__DIRECTIONS FOR THIS TASK__
Write out the data again exactly, skipping every picture.

(Hardware project source files)
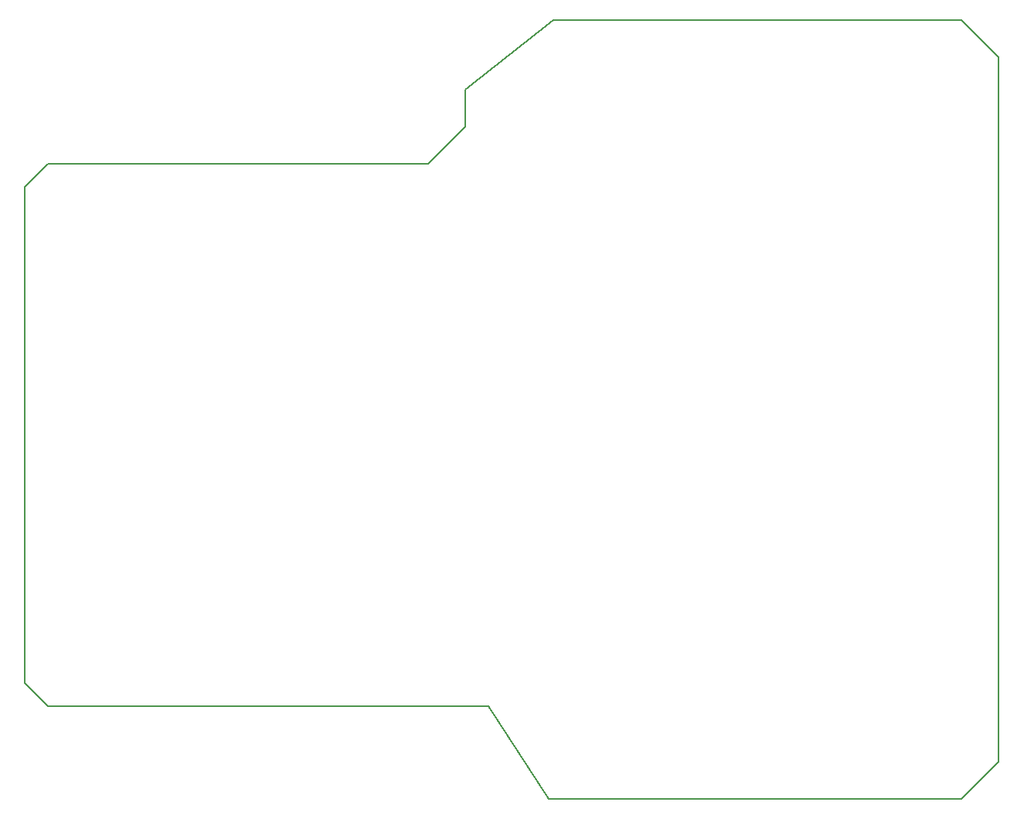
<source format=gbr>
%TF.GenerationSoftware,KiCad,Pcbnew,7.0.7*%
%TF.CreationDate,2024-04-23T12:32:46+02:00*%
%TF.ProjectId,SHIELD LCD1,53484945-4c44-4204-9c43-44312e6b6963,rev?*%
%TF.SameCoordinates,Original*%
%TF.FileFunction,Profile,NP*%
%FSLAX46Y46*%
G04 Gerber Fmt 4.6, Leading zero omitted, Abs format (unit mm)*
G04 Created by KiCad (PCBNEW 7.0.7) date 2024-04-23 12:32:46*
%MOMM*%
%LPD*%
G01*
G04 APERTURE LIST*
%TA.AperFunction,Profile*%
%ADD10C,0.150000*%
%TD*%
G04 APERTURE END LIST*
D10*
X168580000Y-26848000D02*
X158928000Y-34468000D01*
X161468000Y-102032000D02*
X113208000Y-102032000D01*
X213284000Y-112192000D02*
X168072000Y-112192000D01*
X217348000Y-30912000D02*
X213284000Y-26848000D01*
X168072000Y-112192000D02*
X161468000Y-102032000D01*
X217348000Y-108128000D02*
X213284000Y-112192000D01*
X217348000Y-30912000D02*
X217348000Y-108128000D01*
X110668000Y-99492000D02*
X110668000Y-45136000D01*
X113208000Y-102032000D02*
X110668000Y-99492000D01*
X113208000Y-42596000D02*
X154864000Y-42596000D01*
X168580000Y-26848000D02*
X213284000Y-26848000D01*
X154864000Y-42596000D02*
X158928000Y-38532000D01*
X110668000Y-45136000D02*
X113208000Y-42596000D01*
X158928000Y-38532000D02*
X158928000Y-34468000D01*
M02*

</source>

__SOLUTION FOR THIS TASK__
<source format=gbr>
%TF.GenerationSoftware,KiCad,Pcbnew,7.0.7*%
%TF.CreationDate,2024-04-23T12:32:46+02:00*%
%TF.ProjectId,SHIELD LCD1,53484945-4c44-4204-9c43-44312e6b6963,rev?*%
%TF.SameCoordinates,Original*%
%TF.FileFunction,Profile,NP*%
%FSLAX46Y46*%
G04 Gerber Fmt 4.6, Leading zero omitted, Abs format (unit mm)*
G04 Created by KiCad (PCBNEW 7.0.7) date 2024-04-23 12:32:46*
%MOMM*%
%LPD*%
G01*
G04 APERTURE LIST*
%TA.AperFunction,Profile*%
%ADD10C,0.150000*%
%TD*%
G04 APERTURE END LIST*
D10*
X168580000Y-26848000D02*
X158928000Y-34468000D01*
X161468000Y-102032000D02*
X113208000Y-102032000D01*
X213284000Y-112192000D02*
X168072000Y-112192000D01*
X217348000Y-30912000D02*
X213284000Y-26848000D01*
X168072000Y-112192000D02*
X161468000Y-102032000D01*
X217348000Y-108128000D02*
X213284000Y-112192000D01*
X217348000Y-30912000D02*
X217348000Y-108128000D01*
X110668000Y-99492000D02*
X110668000Y-45136000D01*
X113208000Y-102032000D02*
X110668000Y-99492000D01*
X113208000Y-42596000D02*
X154864000Y-42596000D01*
X168580000Y-26848000D02*
X213284000Y-26848000D01*
X154864000Y-42596000D02*
X158928000Y-38532000D01*
X110668000Y-45136000D02*
X113208000Y-42596000D01*
X158928000Y-38532000D02*
X158928000Y-34468000D01*
M02*

</source>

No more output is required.